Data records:
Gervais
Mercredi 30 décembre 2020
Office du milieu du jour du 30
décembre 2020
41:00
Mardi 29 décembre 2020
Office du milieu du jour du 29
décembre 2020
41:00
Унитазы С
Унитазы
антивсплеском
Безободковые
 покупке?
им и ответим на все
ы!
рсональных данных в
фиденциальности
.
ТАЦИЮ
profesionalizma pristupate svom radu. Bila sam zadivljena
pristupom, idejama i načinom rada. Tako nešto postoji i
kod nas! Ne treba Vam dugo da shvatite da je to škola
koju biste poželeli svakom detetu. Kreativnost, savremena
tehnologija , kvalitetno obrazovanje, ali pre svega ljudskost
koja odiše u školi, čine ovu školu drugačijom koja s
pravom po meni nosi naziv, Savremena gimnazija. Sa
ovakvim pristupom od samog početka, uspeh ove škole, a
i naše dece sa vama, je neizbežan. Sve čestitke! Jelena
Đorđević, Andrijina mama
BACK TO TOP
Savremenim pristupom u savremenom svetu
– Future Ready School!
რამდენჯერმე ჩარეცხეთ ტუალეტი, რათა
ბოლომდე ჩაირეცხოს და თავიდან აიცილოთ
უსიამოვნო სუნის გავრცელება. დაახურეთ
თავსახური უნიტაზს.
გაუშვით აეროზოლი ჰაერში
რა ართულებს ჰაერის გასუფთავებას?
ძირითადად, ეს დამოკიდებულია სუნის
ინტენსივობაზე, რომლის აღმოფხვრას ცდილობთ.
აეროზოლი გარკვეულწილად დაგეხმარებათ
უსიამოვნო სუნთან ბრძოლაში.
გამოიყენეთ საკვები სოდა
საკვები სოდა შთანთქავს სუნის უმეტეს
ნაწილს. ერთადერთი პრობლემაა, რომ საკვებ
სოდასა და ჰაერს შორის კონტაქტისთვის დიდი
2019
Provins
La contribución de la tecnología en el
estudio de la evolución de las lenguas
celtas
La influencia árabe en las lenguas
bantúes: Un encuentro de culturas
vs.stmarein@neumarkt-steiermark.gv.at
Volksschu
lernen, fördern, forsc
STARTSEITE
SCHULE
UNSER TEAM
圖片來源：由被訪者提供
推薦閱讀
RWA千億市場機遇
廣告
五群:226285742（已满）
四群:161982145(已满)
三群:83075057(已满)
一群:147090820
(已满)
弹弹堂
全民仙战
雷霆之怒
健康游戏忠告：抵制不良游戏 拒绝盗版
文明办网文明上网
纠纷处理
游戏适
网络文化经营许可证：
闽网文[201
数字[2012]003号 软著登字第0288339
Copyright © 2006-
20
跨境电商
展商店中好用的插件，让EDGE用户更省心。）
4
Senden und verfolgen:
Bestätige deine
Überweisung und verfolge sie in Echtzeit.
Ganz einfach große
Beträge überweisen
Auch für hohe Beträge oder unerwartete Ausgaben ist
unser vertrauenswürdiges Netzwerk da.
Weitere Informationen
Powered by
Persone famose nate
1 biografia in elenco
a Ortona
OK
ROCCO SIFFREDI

Assigned task: From the data above, reproduce word for word the lines running from the line with "антивсплеском" to the line with "Bestätige deine", ends included.

Expected answer:
антивсплеском
Безободковые
 покупке?
им и ответим на все
ы!
рсональных данных в
фиденциальности
.
ТАЦИЮ
profesionalizma pristupate svom radu. Bila sam zadivljena
pristupom, idejama i načinom rada. Tako nešto postoji i
kod nas! Ne treba Vam dugo da shvatite da je to škola
koju biste poželeli svakom detetu. Kreativnost, savremena
tehnologija , kvalitetno obrazovanje, ali pre svega ljudskost
koja odiše u školi, čine ovu školu drugačijom koja s
pravom po meni nosi naziv, Savremena gimnazija. Sa
ovakvim pristupom od samog početka, uspeh ove škole, a
i naše dece sa vama, je neizbežan. Sve čestitke! Jelena
Đorđević, Andrijina mama
BACK TO TOP
Savremenim pristupom u savremenom svetu
– Future Ready School!
რამდენჯერმე ჩარეცხეთ ტუალეტი, რათა
ბოლომდე ჩაირეცხოს და თავიდან აიცილოთ
უსიამოვნო სუნის გავრცელება. დაახურეთ
თავსახური უნიტაზს.
გაუშვით აეროზოლი ჰაერში
რა ართულებს ჰაერის გასუფთავებას?
ძირითადად, ეს დამოკიდებულია სუნის
ინტენსივობაზე, რომლის აღმოფხვრას ცდილობთ.
აეროზოლი გარკვეულწილად დაგეხმარებათ
უსიამოვნო სუნთან ბრძოლაში.
გამოიყენეთ საკვები სოდა
საკვები სოდა შთანთქავს სუნის უმეტეს
ნაწილს. ერთადერთი პრობლემაა, რომ საკვებ
სოდასა და ჰაერს შორის კონტაქტისთვის დიდი
2019
Provins
La contribución de la tecnología en el
estudio de la evolución de las lenguas
celtas
La influencia árabe en las lenguas
bantúes: Un encuentro de culturas
vs.stmarein@neumarkt-steiermark.gv.at
Volksschu
lernen, fördern, forsc
STARTSEITE
SCHULE
UNSER TEAM
圖片來源：由被訪者提供
推薦閱讀
RWA千億市場機遇
廣告
五群:226285742（已满）
四群:161982145(已满)
三群:83075057(已满)
一群:147090820
(已满)
弹弹堂
全民仙战
雷霆之怒
健康游戏忠告：抵制不良游戏 拒绝盗版
文明办网文明上网
纠纷处理
游戏适
网络文化经营许可证：
闽网文[201
数字[2012]003号 软著登字第0288339
Copyright © 2006-
20
跨境电商
展商店中好用的插件，让EDGE用户更省心。）
4
Senden und verfolgen:
Bestätige deine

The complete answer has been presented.